### Comprueba tu comprensión
(a) Imprime el pasaje del fragmento sobre Bluefields que comienza con "Está en Bluefields, Costa" y continúa hasta "vale la noche?".
(b) Según el fragmento sobre Bluefields, ¿cuánto vale una noche en el lugar al que llegan?

Está en Bluefields, Costa Caribe nicaragüense. Nada más llegar a puerto desde El Rama. A mano derecha, entre un pequeño cafetín y un puesto de fruta, hay una entrada angosta con el suelo de barro y olor a agua podrida. Da inicio a un estrecho corredor por donde es posible avanzar abriéndose paso entre láminas de zinc desbaratadas. Al fondo se vislumbran unas verjas oscuras. Hay alguien viendo la televisión tras ellas. Está de espaldas a nosotros, tirado sobre una hamaca, con el mando a distancia apuntando a un pequeño televisor colgado del techo. Llamamos:

– Hola, ¿Tienen habitaciones?

– Sí- dice una voz desde la hamaca. Es femenina, aunque grave.

– ¿Cuánto vale la noche?

– 50 córdobas- dice la voz sin volverse de su lugar

– ¿Puede enseñárnosla?

### Contenido del conjunto
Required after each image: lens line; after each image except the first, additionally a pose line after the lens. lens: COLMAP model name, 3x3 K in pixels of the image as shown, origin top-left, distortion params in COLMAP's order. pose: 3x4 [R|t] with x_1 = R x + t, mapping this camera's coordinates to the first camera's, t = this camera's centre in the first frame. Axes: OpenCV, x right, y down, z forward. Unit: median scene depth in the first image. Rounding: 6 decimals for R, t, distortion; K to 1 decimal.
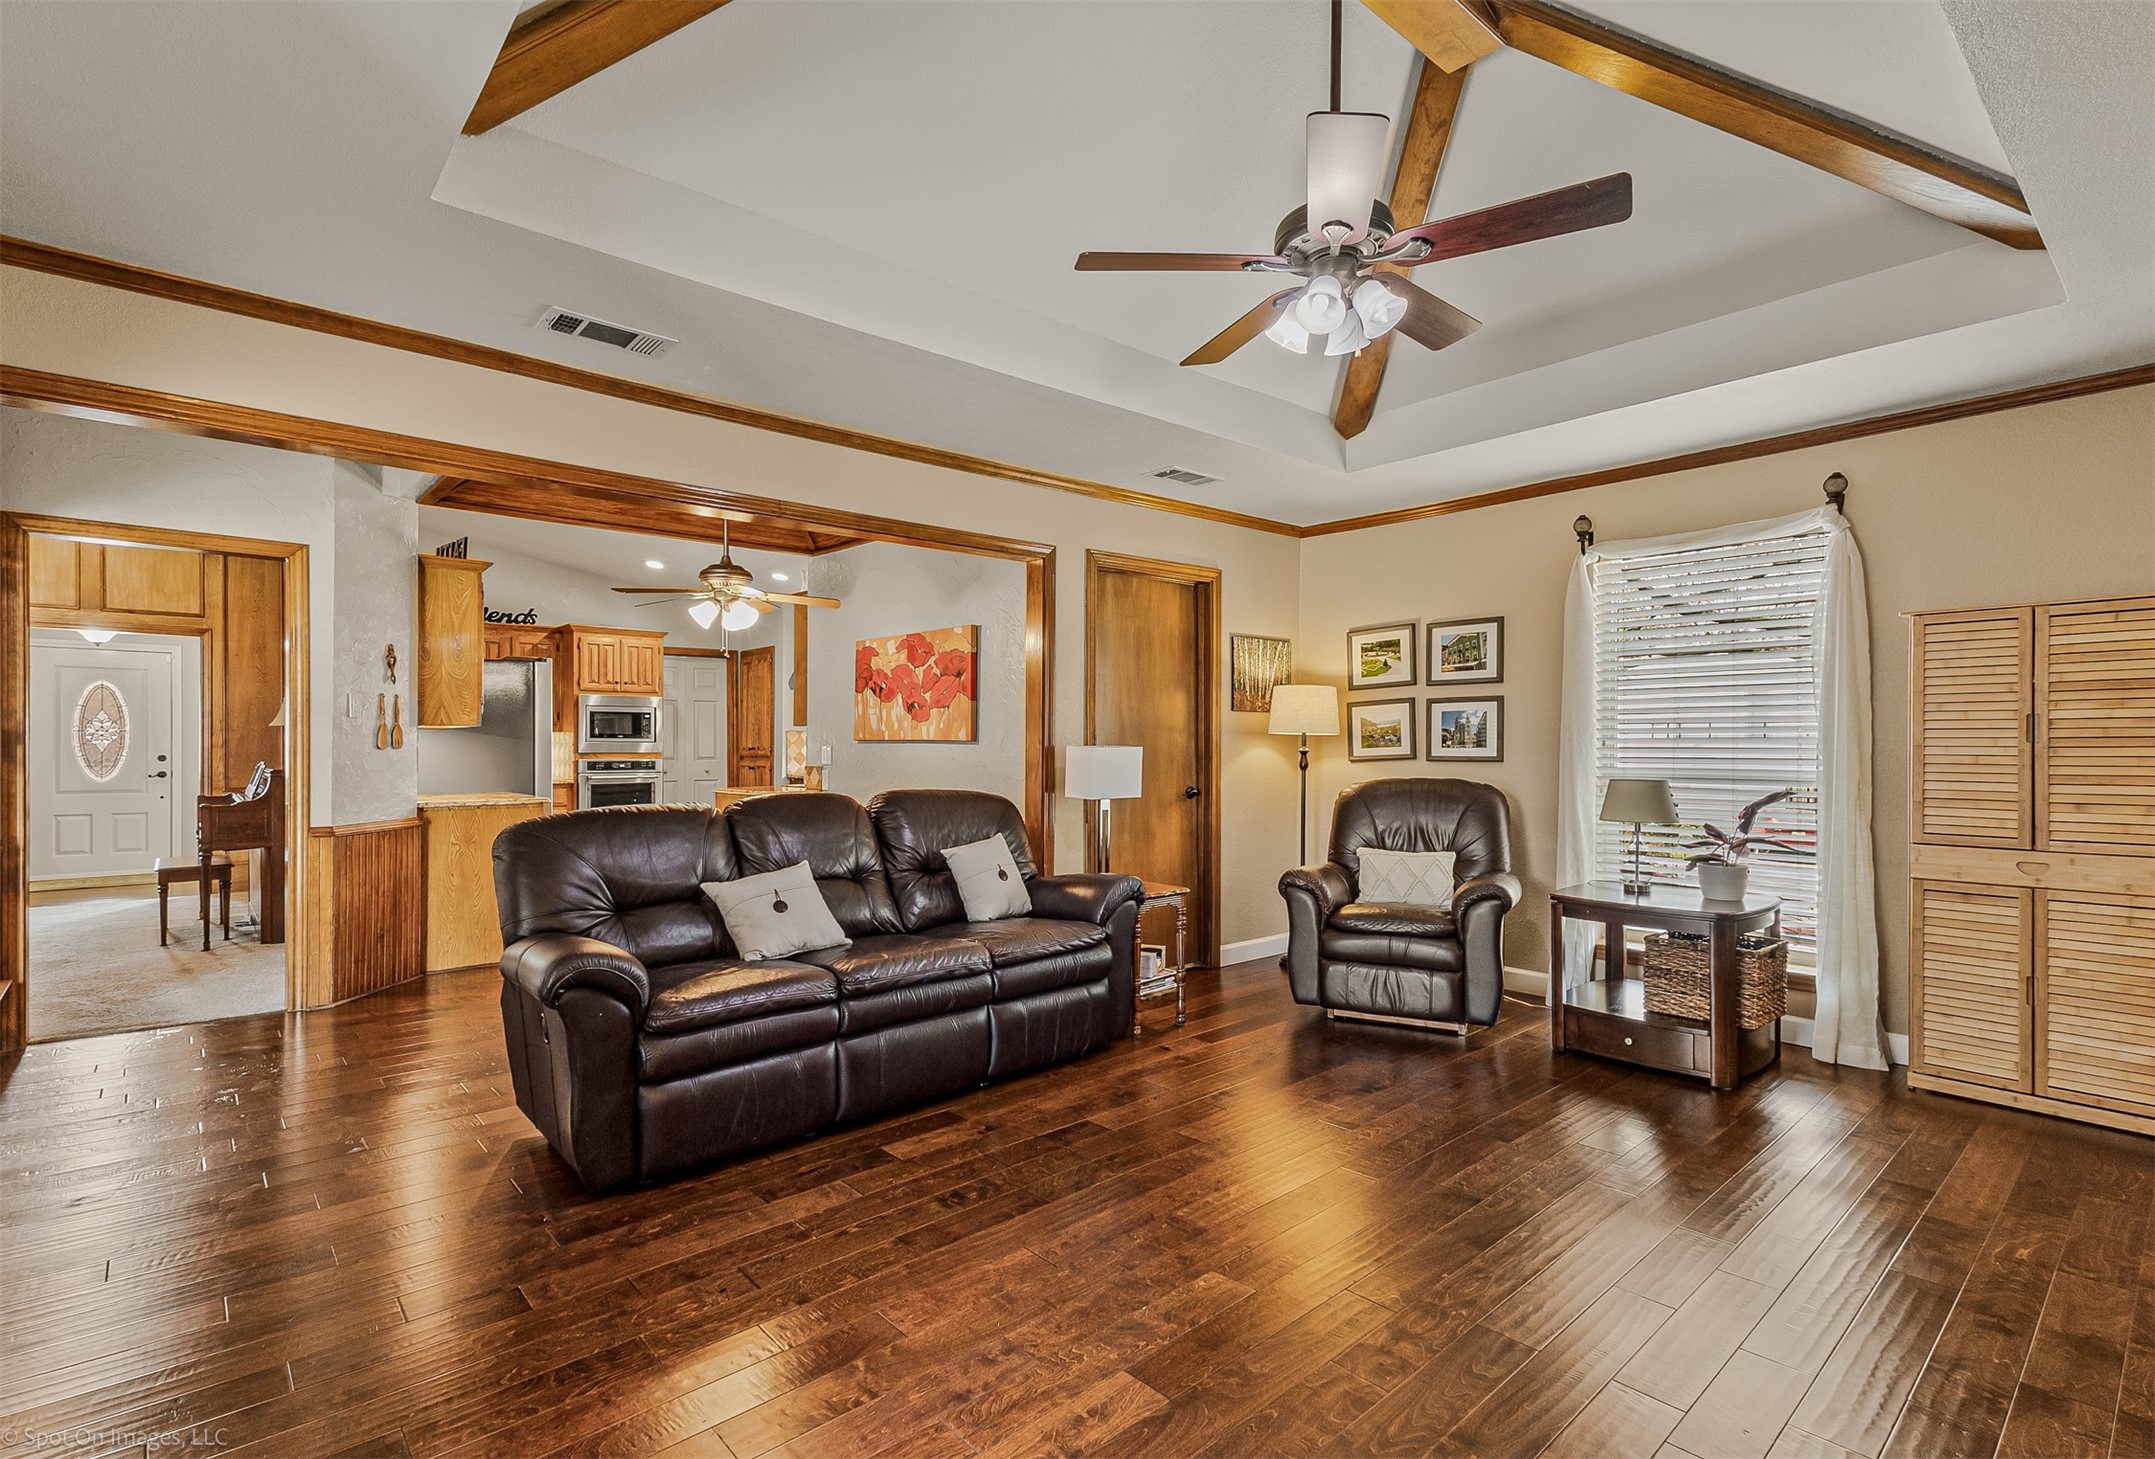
lens RADIAL K [[1011.9, 0, 1085.2], [0, 1011.9, 746.6], [0, 0, 1]] dist [0.015124, 0.000163]
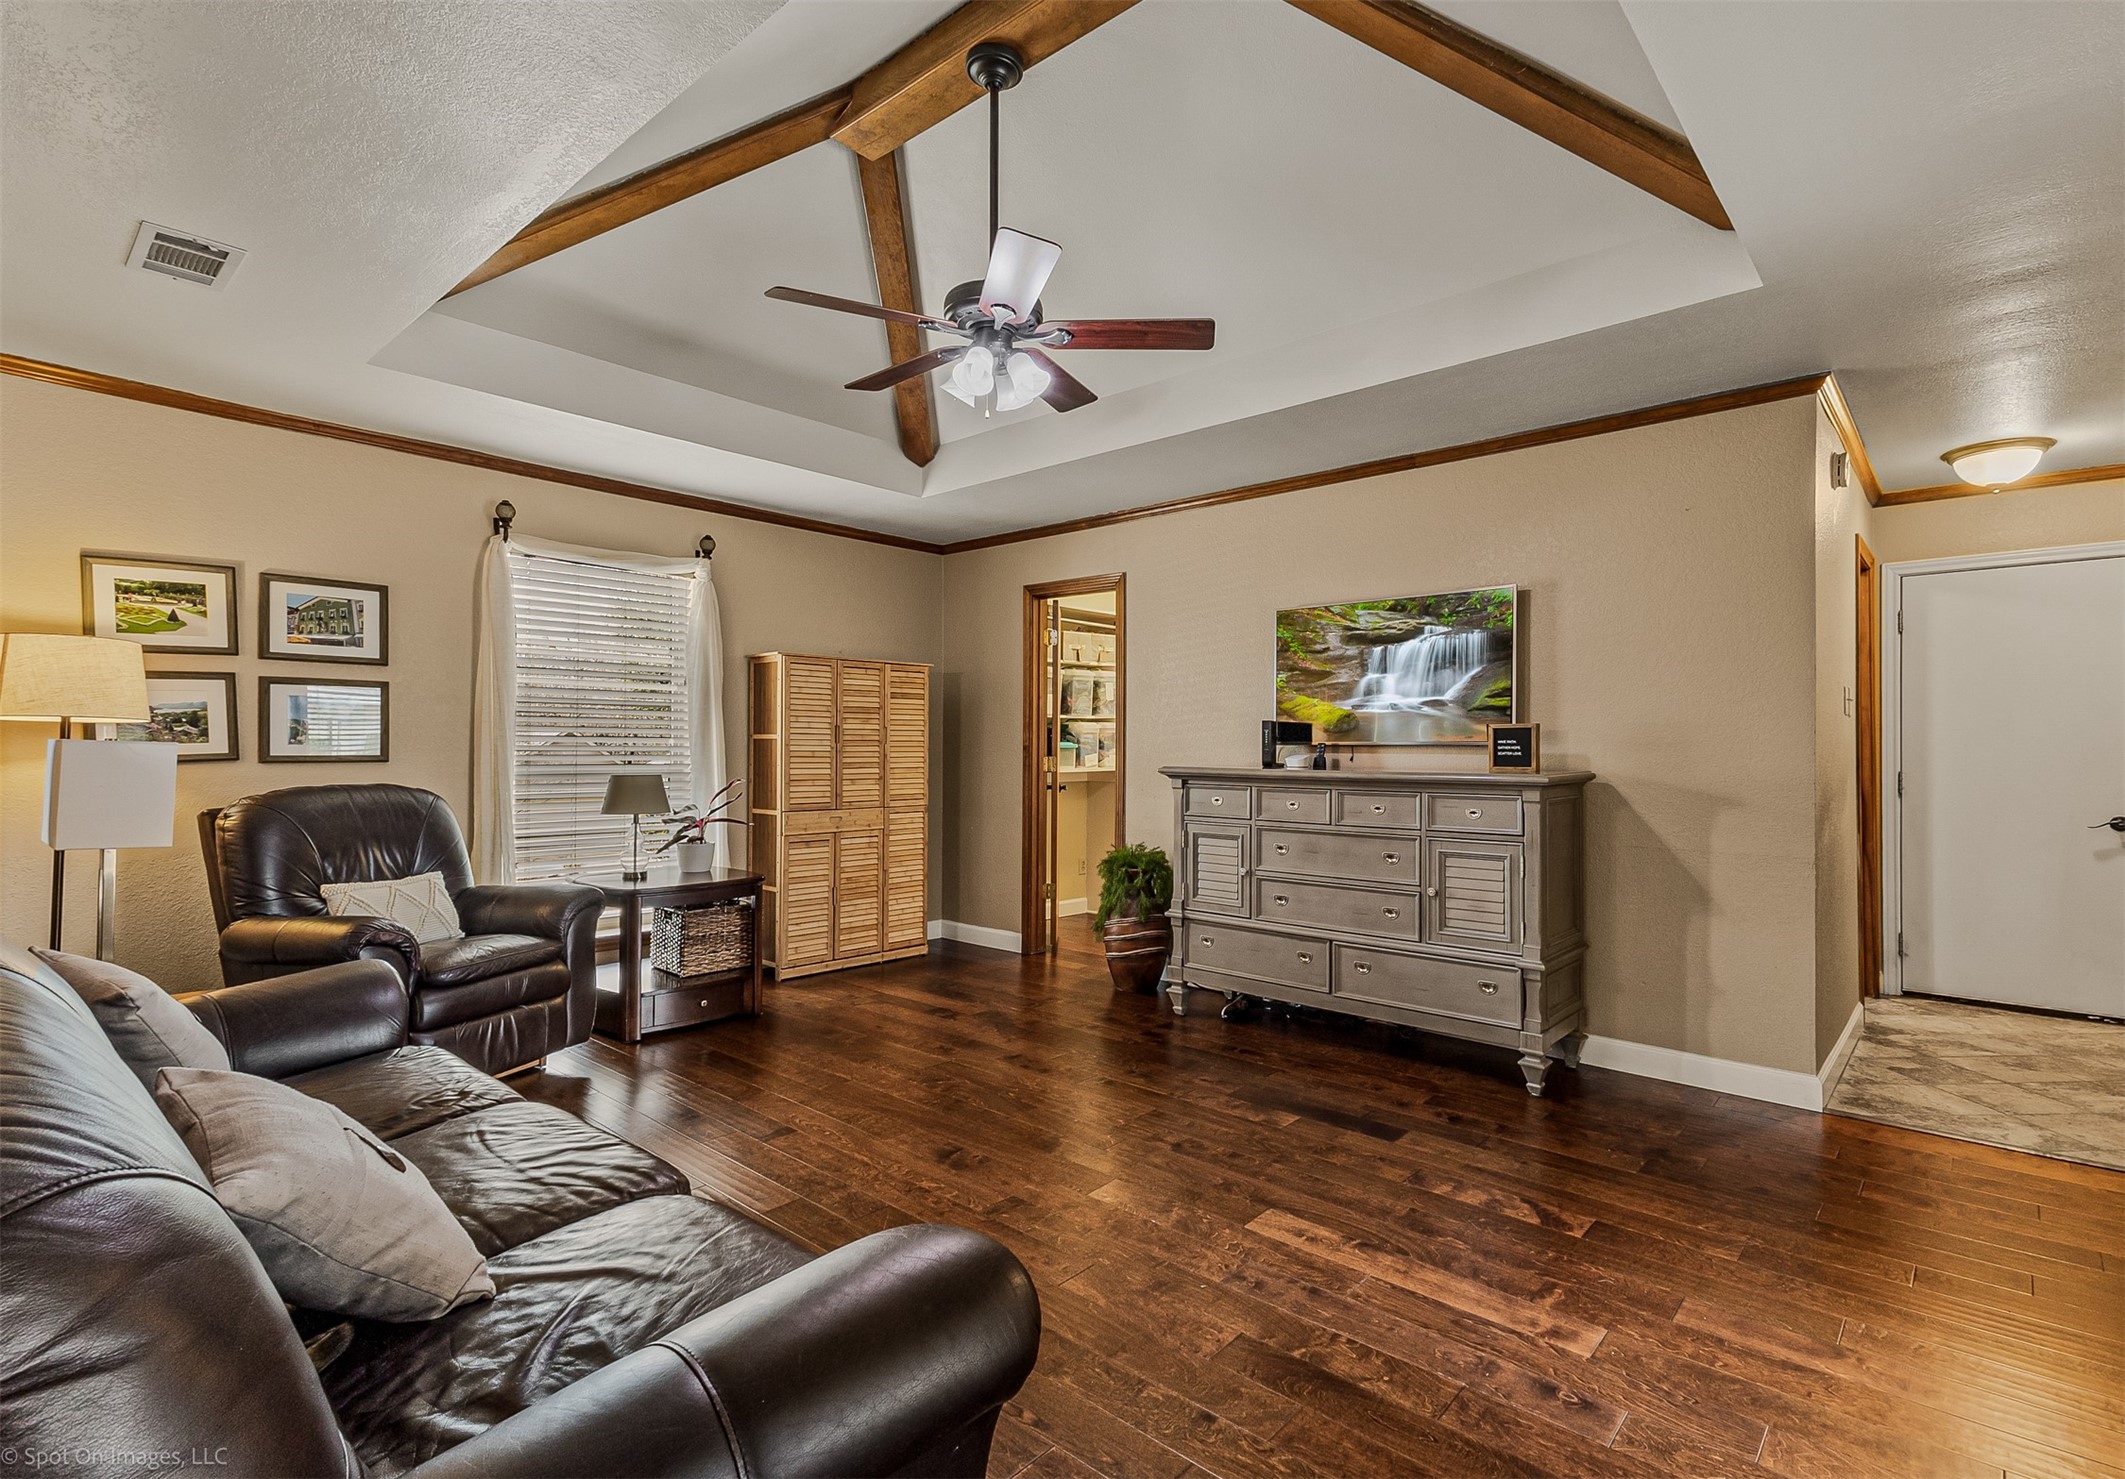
lens RADIAL K [[1013.5, 0, 1084.6], [0, 1013.5, 740.7], [0, 0, 1]] dist [0.006169, 0.000770]
pose [[-0.114692, 0.007817, 0.993370, -0.455466], [-0.004105, 0.999957, -0.008343, 0.002472], [-0.993393, -0.005035, -0.114655, 0.502217]]
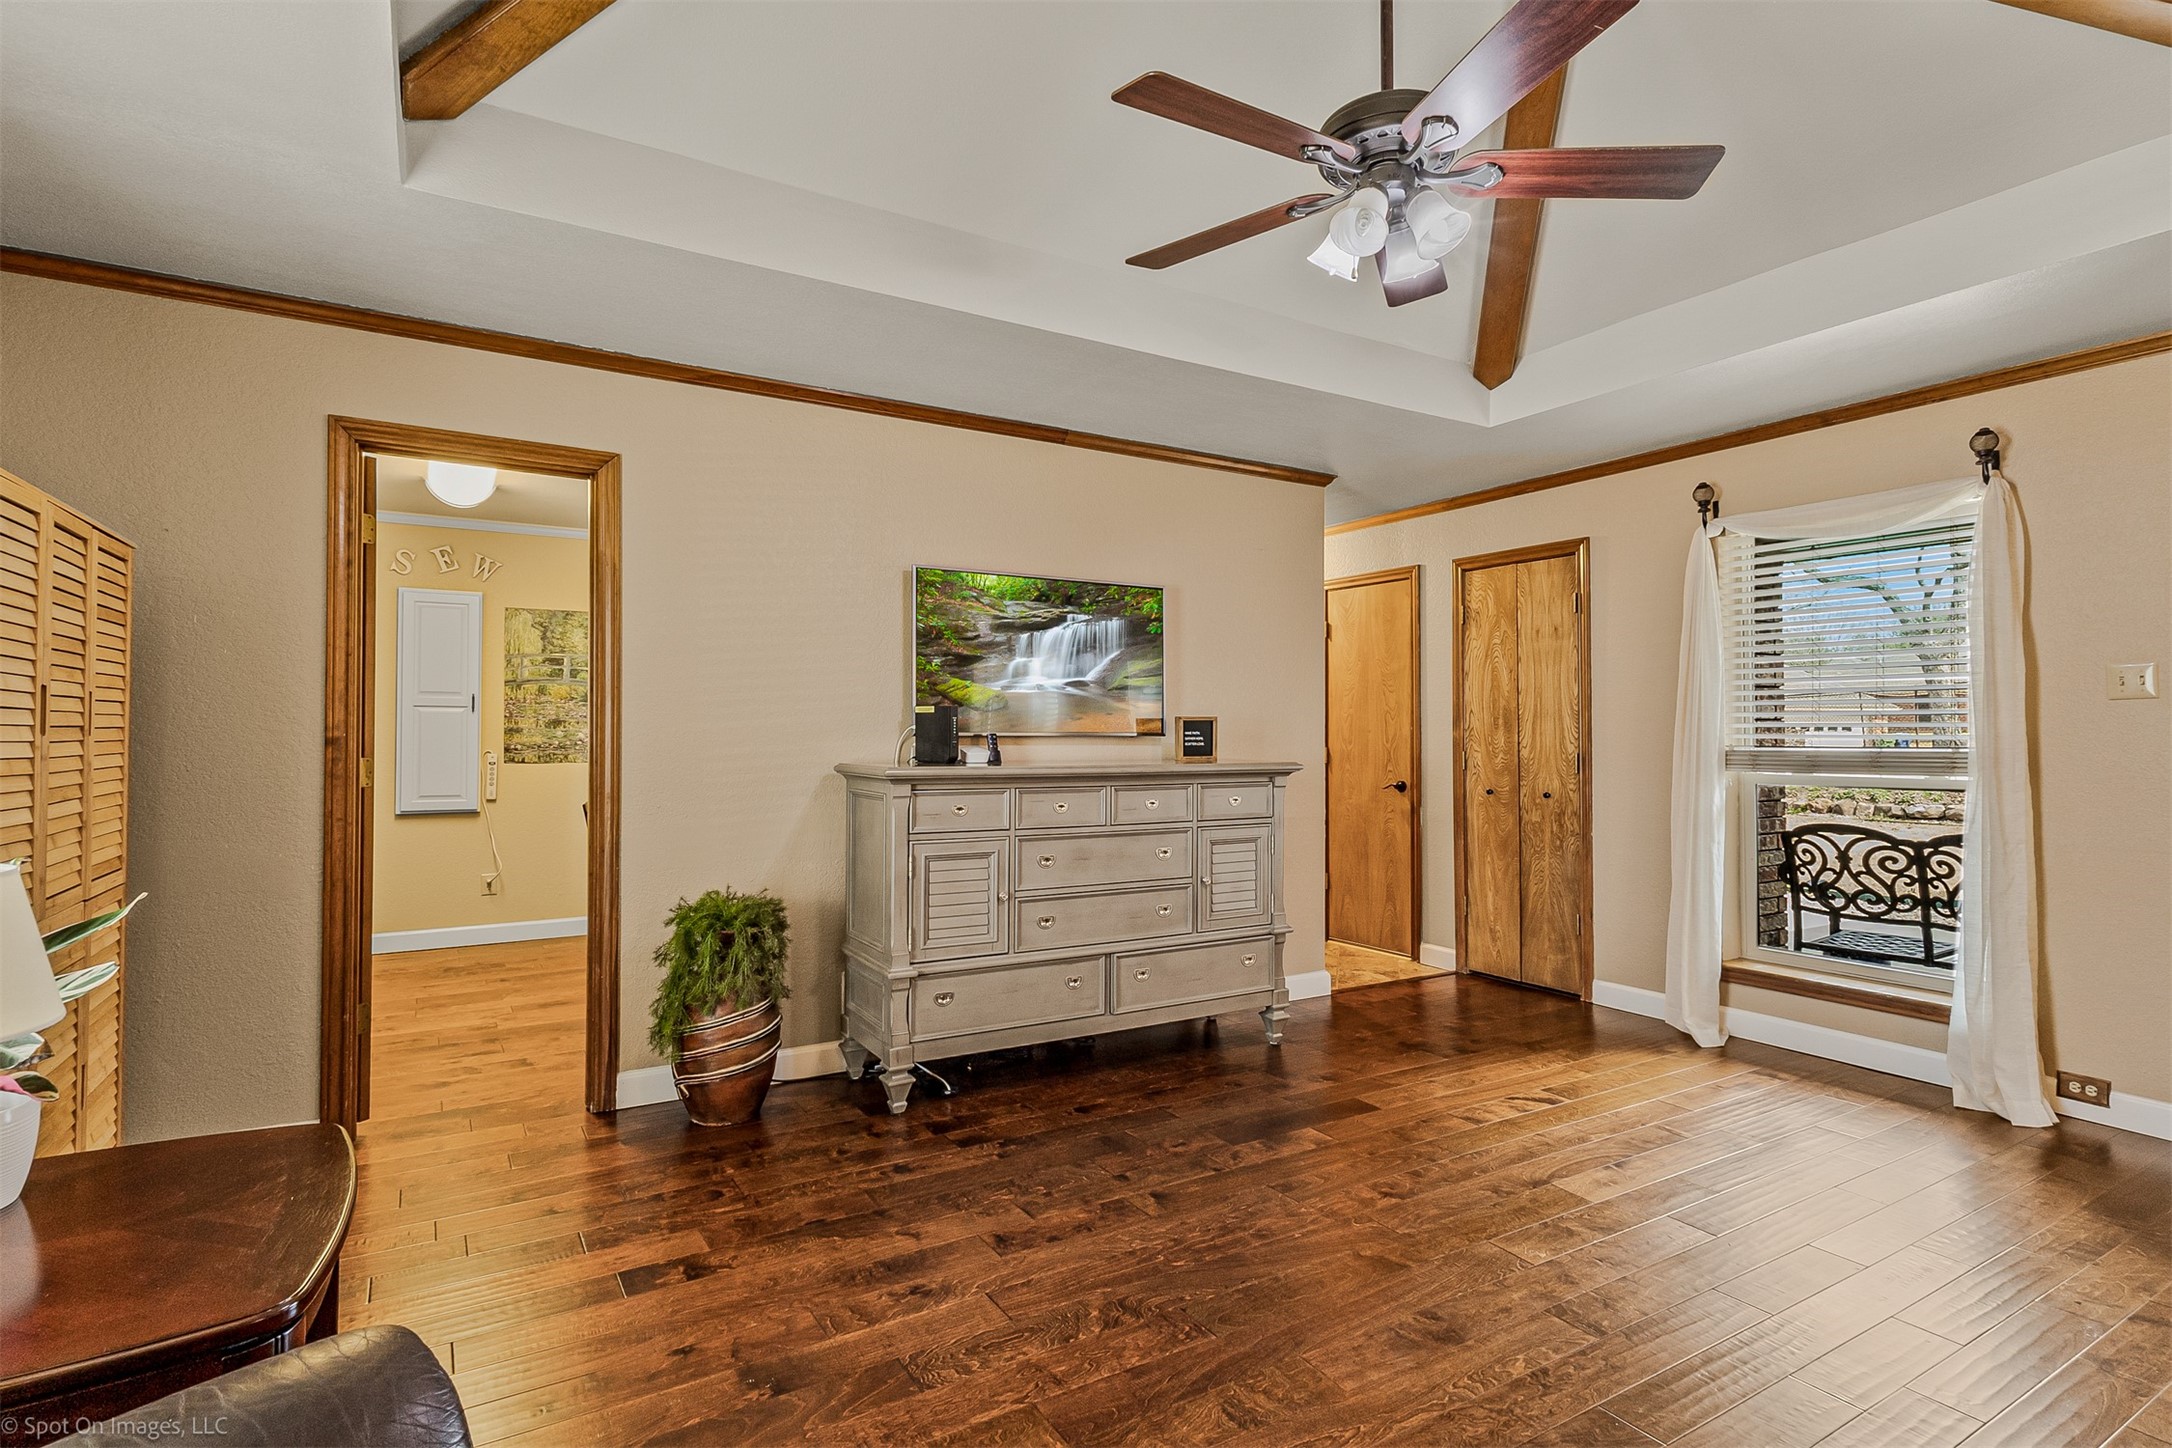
lens RADIAL K [[1054.3, 0, 1086.6], [0, 1054.3, 719.0], [0, 0, 1]] dist [0.007579, 0.000259]
pose [[-0.980225, 0.002256, 0.197873, 0.148561], [-0.000525, 0.999902, -0.014000, -0.003564], [-0.197885, -0.013827, -0.980128, 0.931358]]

### Respuestas escritas
(a)
Está en Bluefields, Costa Caribe nicaragüense. Nada más llegar a puerto desde El Rama. A mano derecha, entre un pequeño cafetín y un puesto de fruta, hay una entrada angosta con el suelo de barro y olor a agua podrida. Da inicio a un estrecho corredor por donde es posible avanzar abriéndose paso entre láminas de zinc desbaratadas. Al fondo se vislumbran unas verjas oscuras. Hay alguien viendo la televisión tras ellas. Está de espaldas a nosotros, tirado sobre una hamaca, con el mando a distancia apuntando a un pequeño televisor colgado del techo. Llamamos:

– Hola, ¿Tienen habitaciones?

– Sí- dice una voz desde la hamaca. Es femenina, aunque grave.

– ¿Cuánto vale la noche?

(b) Una noche vale 50 córdobas.